__AIM OF THE EXERCISE__
Which lines in the data below contain the word "file"? Pull each of them out.

Collected data
::::
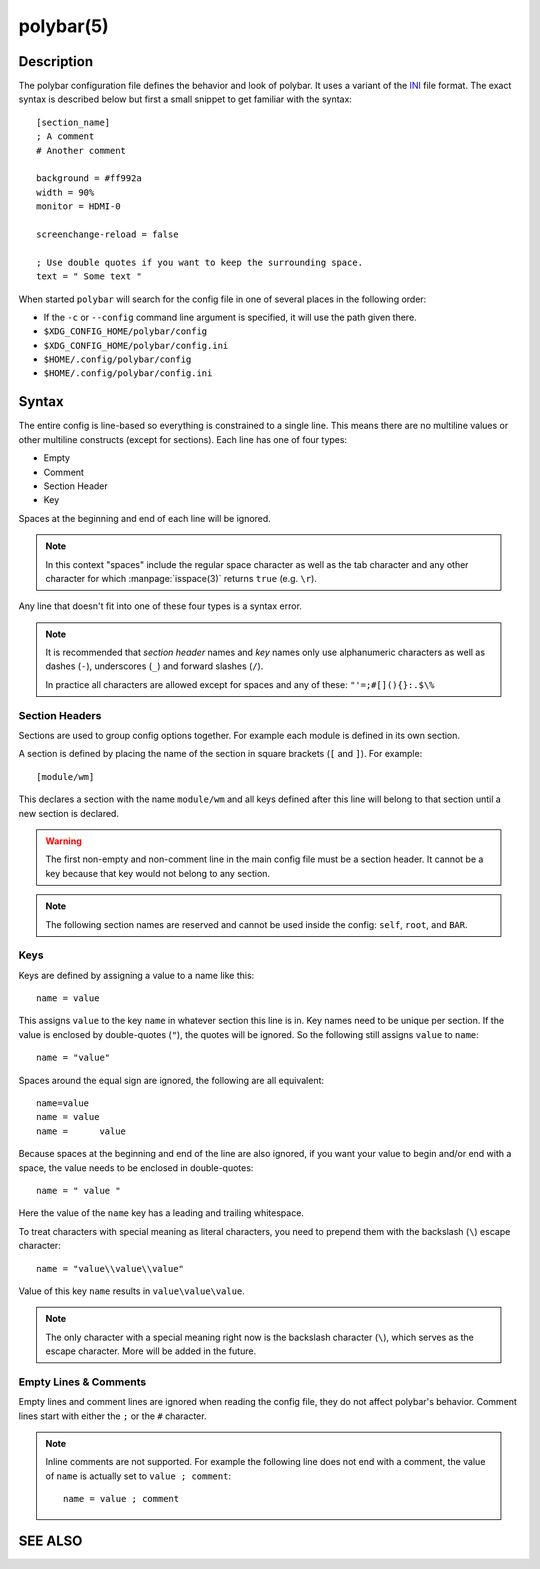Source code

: .. highlight:: ini

polybar(5)
==========

Description
-----------

The polybar configuration file defines the behavior and look of polybar. It uses
a variant of the `INI <https://en.wikipedia.org/wiki/INI_file>`_ file format.
The exact syntax is described below but first a small snippet to get familiar
with the syntax:

::

  [section_name]
  ; A comment
  # Another comment

  background = #ff992a
  width = 90%
  monitor = HDMI-0

  screenchange-reload = false

  ; Use double quotes if you want to keep the surrounding space.
  text = " Some text "

When started ``polybar`` will search for the config file in one of several
places in the following order:

* If the ``-c`` or ``--config`` command line argument is specified, it will use
  the path given there.
* ``$XDG_CONFIG_HOME/polybar/config``
* ``$XDG_CONFIG_HOME/polybar/config.ini``
* ``$HOME/.config/polybar/config``
* ``$HOME/.config/polybar/config.ini``

Syntax
------

The entire config is line-based so everything is constrained to a single line.
This means there are no multiline values or other multiline constructs (except
for sections).
Each line has one of four types:

* Empty
* Comment
* Section Header
* Key

Spaces at the beginning and end of each line will be ignored.

.. note::

  In this context "spaces" include the regular space character as well as the
  tab character and any other character for which :manpage:`isspace(3)` returns
  ``true`` (e.g. ``\r``).

Any line that doesn't fit into one of these four types is a syntax error.

.. note::

  It is recommended that `section header` names and `key` names only use
  alphanumeric characters as well as dashes (``-``), underscores (``_``) and
  forward slashes (``/``).

  In practice all characters are allowed except for spaces and any of these:
  ``"'=;#[](){}:.$\%``

Section Headers
^^^^^^^^^^^^^^^

Sections are used to group config options together. For example each module is
defined in its own section.

A section is defined by placing the name of the section in square brackets
(``[`` and ``]``). For example:

::

  [module/wm]

This declares a section with the name ``module/wm`` and all keys defined after
this line will belong to that section until a new section is declared.

.. warning::
  The first non-empty and non-comment line in the main config file must be a
  section header. It cannot be a key because that key would not belong to any
  section.

.. note::
  The following section names are reserved and cannot be used inside the config:
  ``self``, ``root``, and ``BAR``.

Keys
^^^^

Keys are defined by assigning a value to a name like this:


::

  name = value

This assigns ``value`` to the key ``name`` in whatever section this line is in.
Key names need to be unique per section.
If the value is enclosed by double-quotes (``"``), the quotes will be ignored.
So the following still assigns ``value`` to ``name``:

::

  name = "value"

Spaces around the equal sign are ignored, the following are all equivalent:

::

  name=value
  name = value
  name =      value

Because spaces at the beginning and end of the line are also ignored, if you
want your value to begin and/or end with a space, the value needs to be enclosed
in double-quotes:

::

  name = " value "

Here the value of the ``name`` key has a leading and trailing whitespace.

To treat characters with special meaning as literal characters, you need to
prepend them with the backslash (``\``) escape character:

::

  name = "value\\value\\value"

Value of this key ``name`` results in ``value\value\value``.

.. note::

  The only character with a special meaning right now is the backslash character
  (``\``), which serves as the escape character.
  More will be added in the future.

Empty Lines & Comments
^^^^^^^^^^^^^^^^^^^^^^

Empty lines and comment lines are ignored when reading the config file, they do
not affect polybar's behavior. Comment lines start with either the ``;`` or the
``#`` character.

.. note::

  Inline comments are not supported. For example the following line does not end
  with a comment, the value of ``name`` is actually set to ``value ; comment``:

  ::

    name = value ; comment

SEE ALSO
--------

.. only:: man

  :manpage:`polybar(1)`

.. only:: not man

  :doc:`polybar.1`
::::
__FINISHED EXERCISE__
The polybar configuration file defines the behavior and look of polybar. It uses
a variant of the `INI <https://en.wikipedia.org/wiki/INI_file>`_ file format.
When started ``polybar`` will search for the config file in one of several
  The first non-empty and non-comment line in the main config file must be a
Empty lines and comment lines are ignored when reading the config file, they do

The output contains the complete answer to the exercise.